RECORDED INFORMATION:
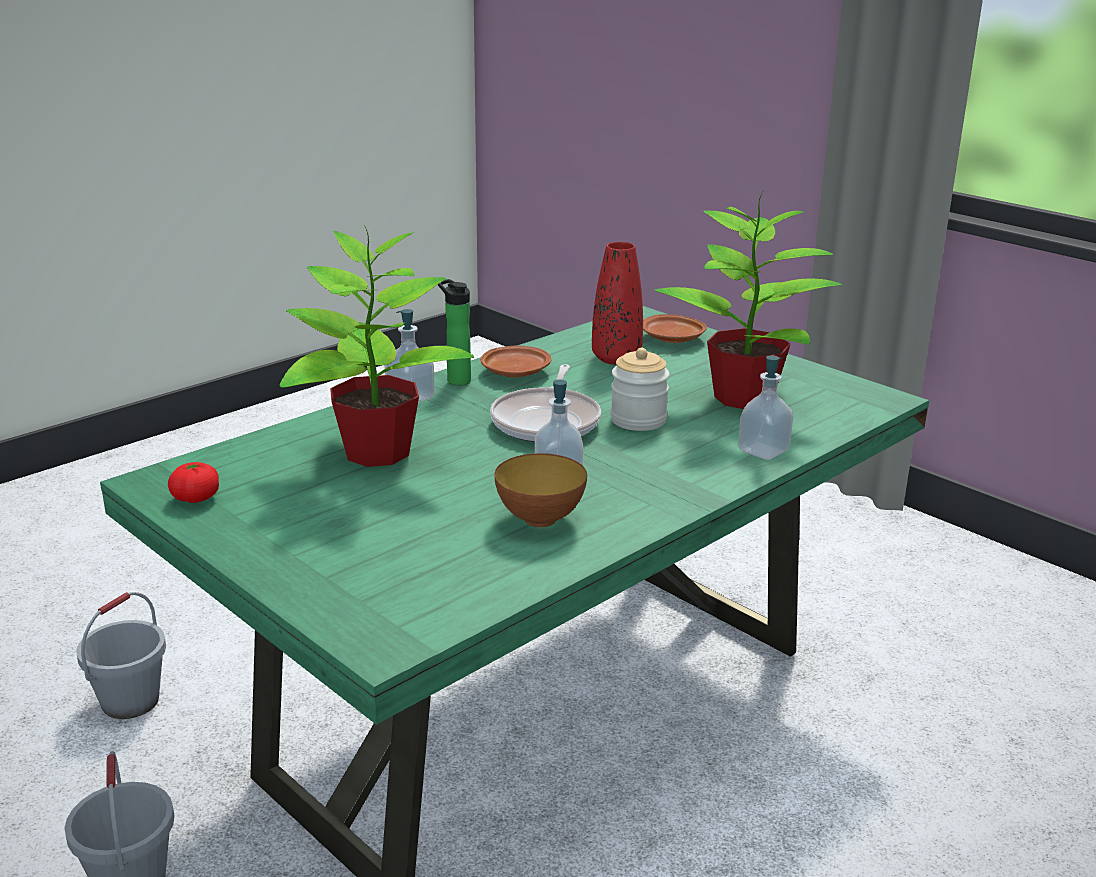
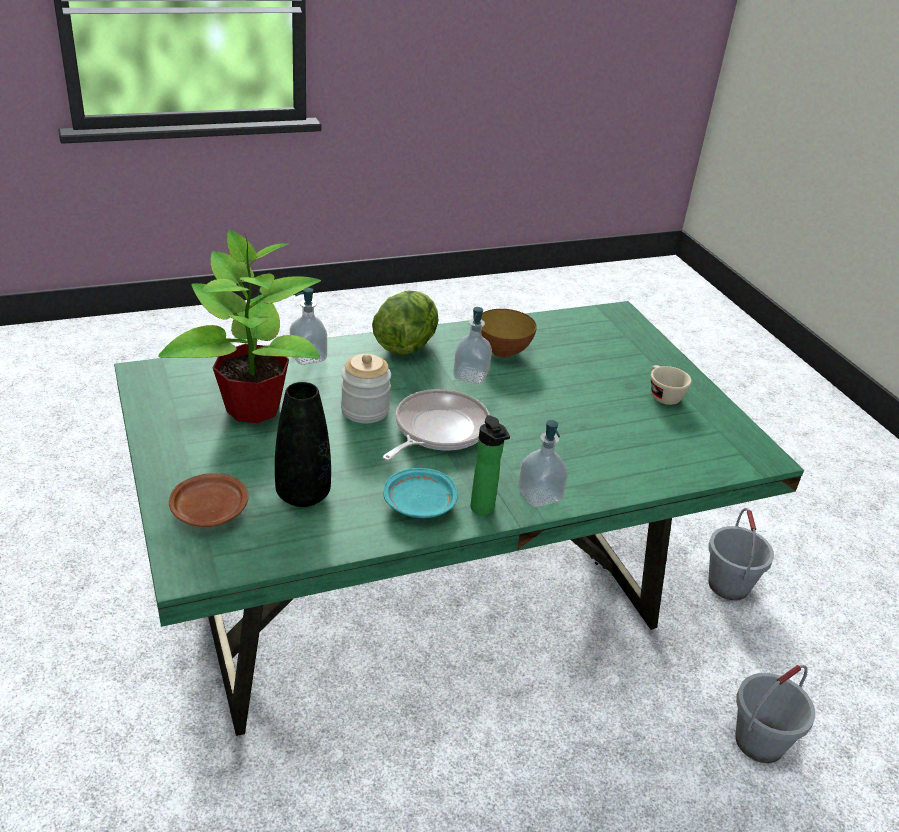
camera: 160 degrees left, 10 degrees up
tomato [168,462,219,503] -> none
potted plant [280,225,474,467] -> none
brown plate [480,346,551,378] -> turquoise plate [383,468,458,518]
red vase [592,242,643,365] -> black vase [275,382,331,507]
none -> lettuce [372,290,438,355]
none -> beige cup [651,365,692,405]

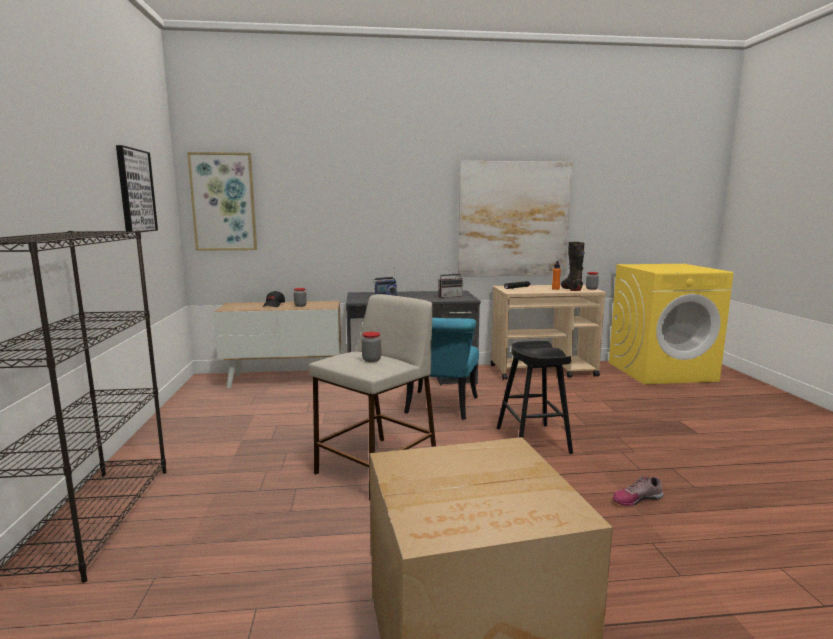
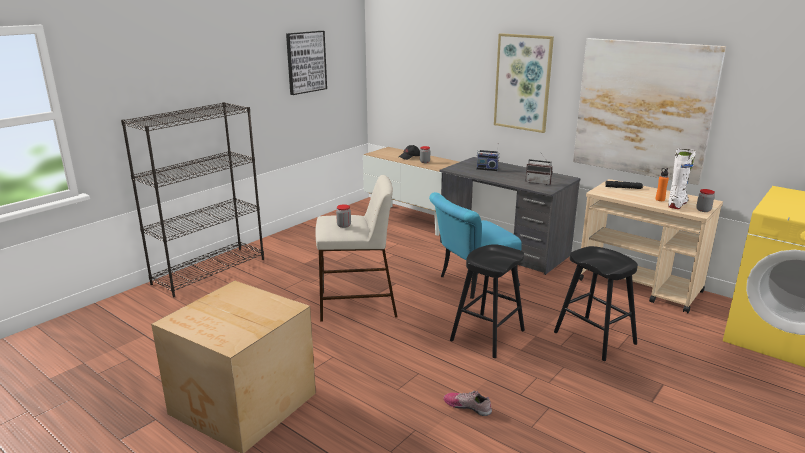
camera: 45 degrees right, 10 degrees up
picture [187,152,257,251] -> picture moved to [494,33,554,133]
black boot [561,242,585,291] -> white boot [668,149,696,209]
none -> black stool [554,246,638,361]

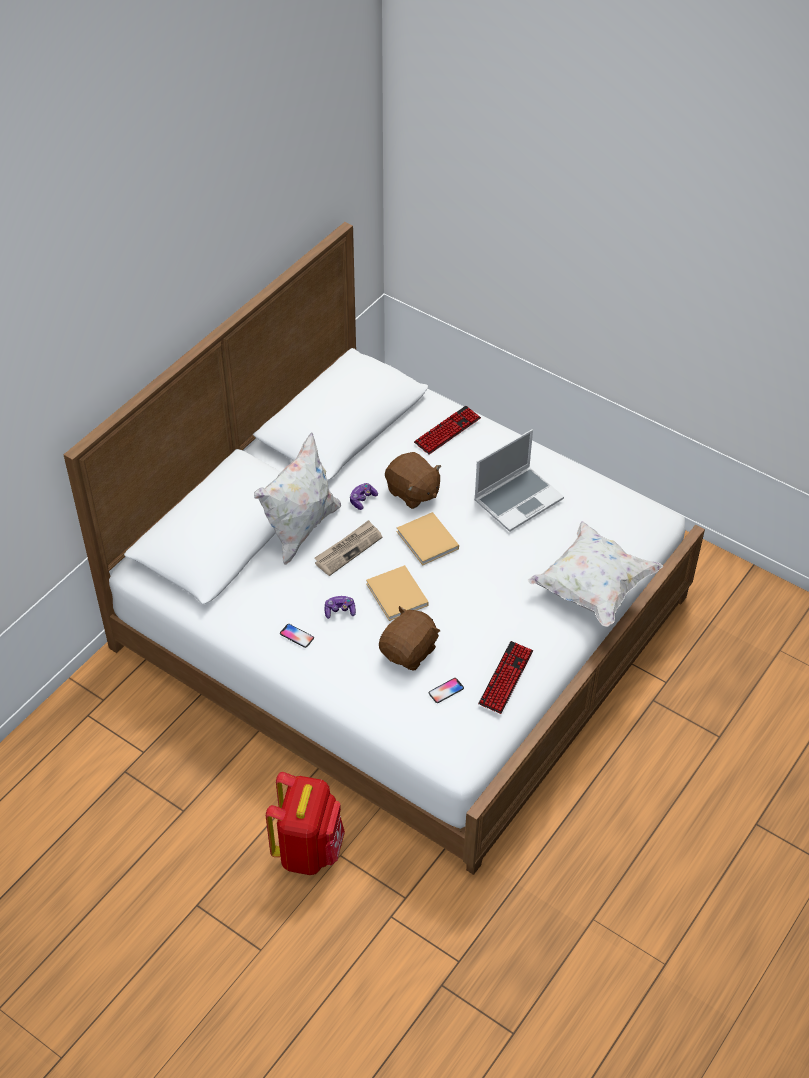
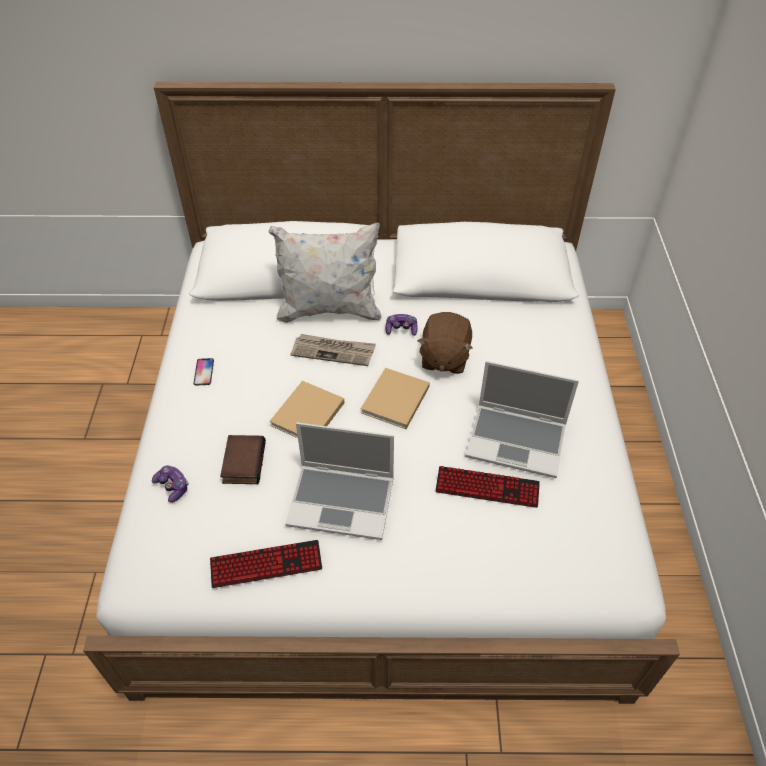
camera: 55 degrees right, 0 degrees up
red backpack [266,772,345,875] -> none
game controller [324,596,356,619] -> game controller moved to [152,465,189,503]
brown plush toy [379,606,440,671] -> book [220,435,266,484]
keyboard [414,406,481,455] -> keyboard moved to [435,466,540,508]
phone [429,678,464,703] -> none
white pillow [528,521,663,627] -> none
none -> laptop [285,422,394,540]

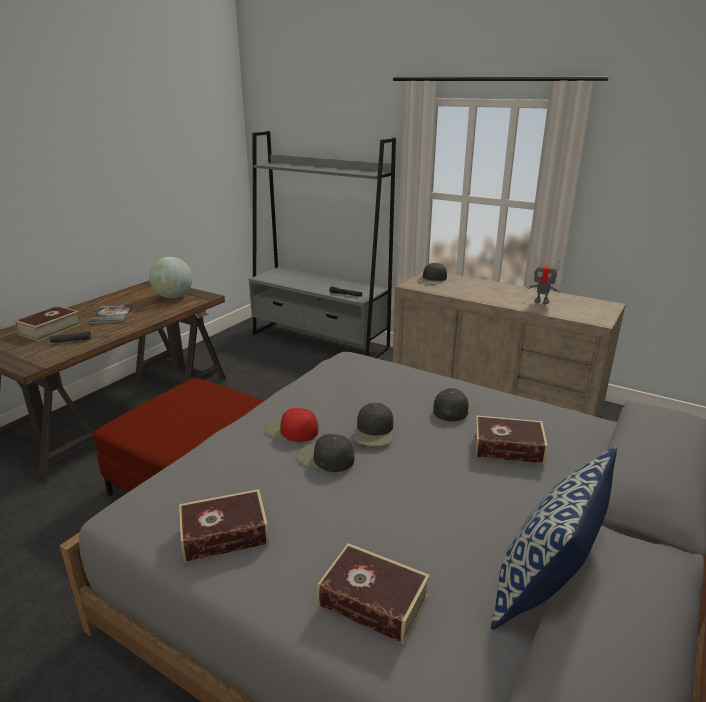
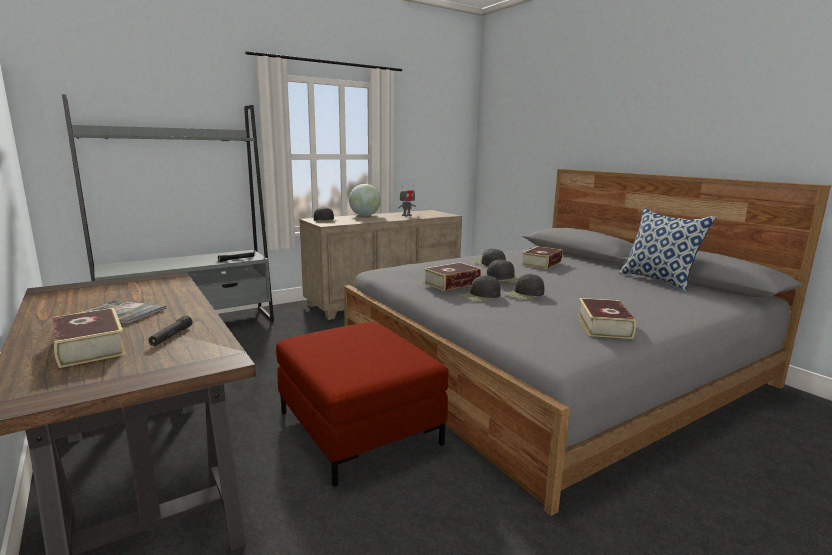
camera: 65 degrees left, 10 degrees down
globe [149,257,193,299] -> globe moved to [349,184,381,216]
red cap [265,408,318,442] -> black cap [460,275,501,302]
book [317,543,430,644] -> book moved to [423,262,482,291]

ASSIGNMENT: Write out, exactly as they appear, the lines from the one containing "picture [187,152,257,251] ->" through the end of the material above, excluding pictures.

SOLVED EXERCISE:
picture [187,152,257,251] -> picture moved to [494,33,554,133]
black boot [561,242,585,291] -> white boot [668,149,696,209]
none -> black stool [554,246,638,361]

camera: 55 degrees right, 0 degrees up
red backpack [266,772,345,875] -> none
game controller [324,596,356,619] -> game controller moved to [152,465,189,503]
brown plush toy [379,606,440,671] -> book [220,435,266,484]
keyboard [414,406,481,455] -> keyboard moved to [435,466,540,508]
phone [429,678,464,703] -> none
white pillow [528,521,663,627] -> none
none -> laptop [285,422,394,540]

camera: 65 degrees left, 10 degrees down
globe [149,257,193,299] -> globe moved to [349,184,381,216]
red cap [265,408,318,442] -> black cap [460,275,501,302]
book [317,543,430,644] -> book moved to [423,262,482,291]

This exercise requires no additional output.